Sky, as a broadcaster, turned a blind eye towards this incident. Although their pundits indirectly criticised the decision they chose to use the words “professionalism” and “soft” rather than “cheat” and “wrong”. That’s terrible and unjust. These things seem petty, but they matter in portraying the overall performance of the referee in the game.

It’s not just me.

In a post-match interview on Sky, Gary Rowett, the Birmingham City manager, in turn criticised the referee’s decisions and implied his team were hard done by. The interviewer chose not to push him on this subject. He did not refer to the “soft” penalty decision, nor ask him his opinion about it.

Sky also gave the Man of the Match award to Donaldson, the player that cheated to win the penalty.

Some may argue that it’s not Sky’s role to take a side in these debates, but good interviewing, journalism, and broadcasting always sees the media play devil’s advocate, ask difficult questions, and broach touchy issues. It is their duty to ask these questions of every manager. The same applies for Sean Dyche. He criticised the decisions and Sky should have pushed him further on that.

This issue isn’t just centred around Sky’s coverage of issues of diving and refereeing performances. The football media have long been a cesspit of access journalism and is full of safe, clichéd soundbites. Any change in their attitude towards cheating necessitates a change in the whole of the way the football media works.

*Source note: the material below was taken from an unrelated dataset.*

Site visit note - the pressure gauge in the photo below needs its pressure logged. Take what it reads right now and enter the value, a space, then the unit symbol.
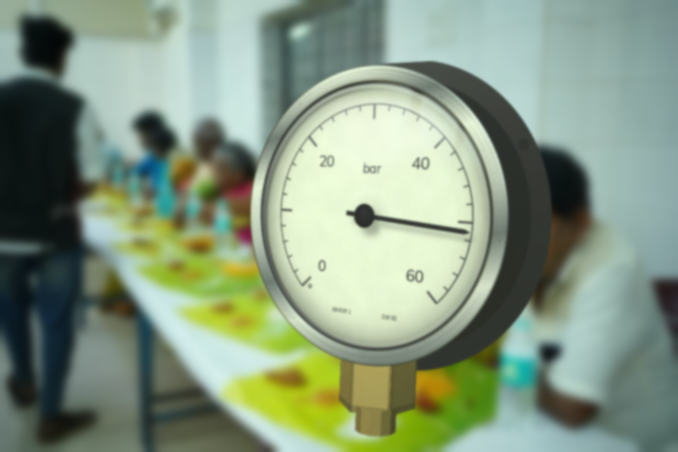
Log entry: 51 bar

In a world of swish graphics, dramatic sound effects, and polished pundit personas, Sky has forgotten it has a duty to hold the game to account. You’d think with the billions of money Sky invests into the game via expensive licensing deals, it’d be able to be a weighty opposition to nefarious and unsavoury behaviour in the game.

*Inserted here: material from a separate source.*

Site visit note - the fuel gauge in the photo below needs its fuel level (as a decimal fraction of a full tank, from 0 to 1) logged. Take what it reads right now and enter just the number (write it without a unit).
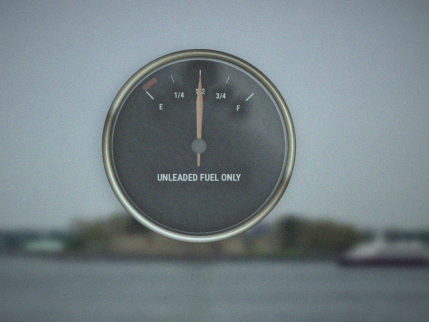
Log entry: 0.5
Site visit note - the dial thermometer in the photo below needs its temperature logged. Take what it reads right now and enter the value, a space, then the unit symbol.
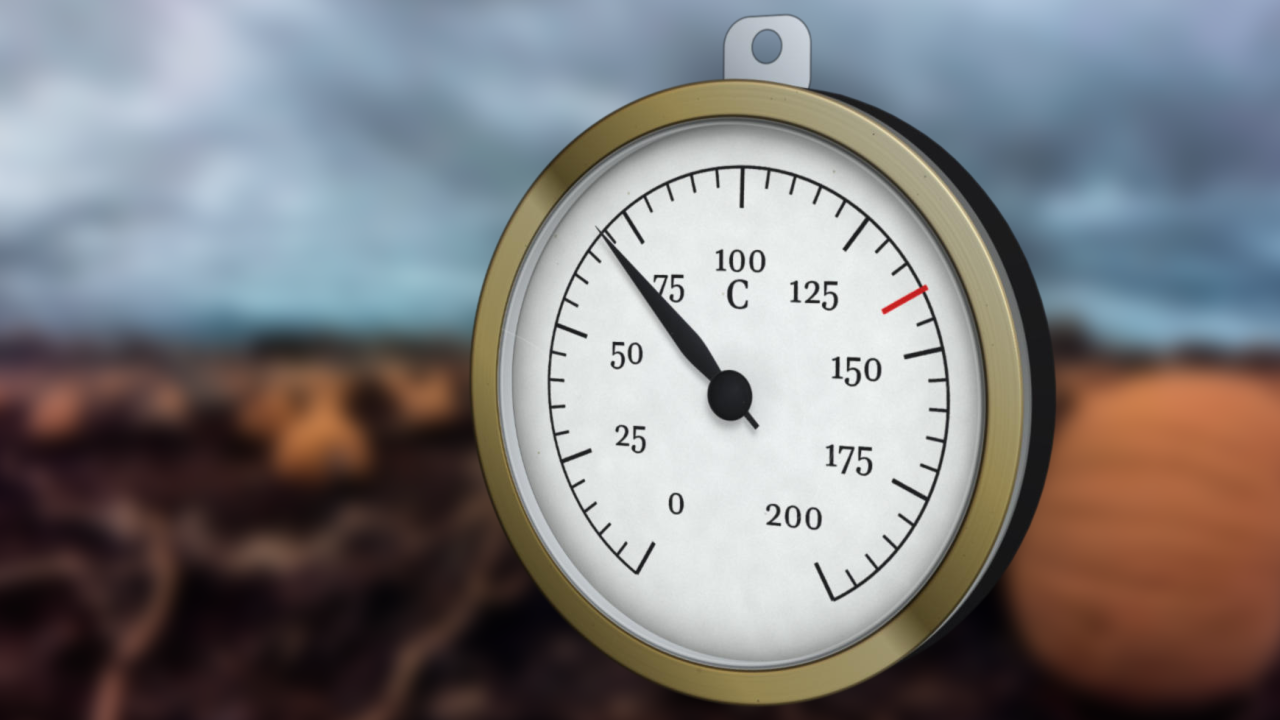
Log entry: 70 °C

Sky is keen to blow its own trumpet too often, all the while never actually fulfilling the media’s ability to criticise strongly and force real change.

These issues can be forced from elsewhere, obviously. Maybe it’s too much to expect Sky to be able to take the initiative in this instance. A rule that allows the media to lobby to interview the referee — or even necessitating post match referee interviews — would be a start. Although this could arguably make refereeing harder due to intense public scrutiny, at least there’d be accountability. At the moment we have assessors that most fans have no clue. Give us accountability or at the very least, give us transparency.

This isn’t a new argument. We’ve been here a thousand times before and nothing has happened before. I feel quite foolish even re-trotting the same arguments again in this work but as long as football fans are being duped and underserved by the footballing authorities and the media, problems deserve to be highlighted. Criticism of referees by fans is often dismissed as bitterness, despite any validity their arguments hold. That’s a shame.

But this issue has got to be dealt with at some point. It’s embarrassing for the game of football if the authorities and media continue to turn a blind eye. It’s not going to go away, it’s going to get increasingly worse.

Maybe the issue comes down to whether you’re okay with sportspeople cheating. Maybe the FA, Football League, and Premier League are cool with that. But I, and many many other fans, are not cool with and we deserve better than the laissez faire attitude that those in charge or with influence currently hold. More needs to be done.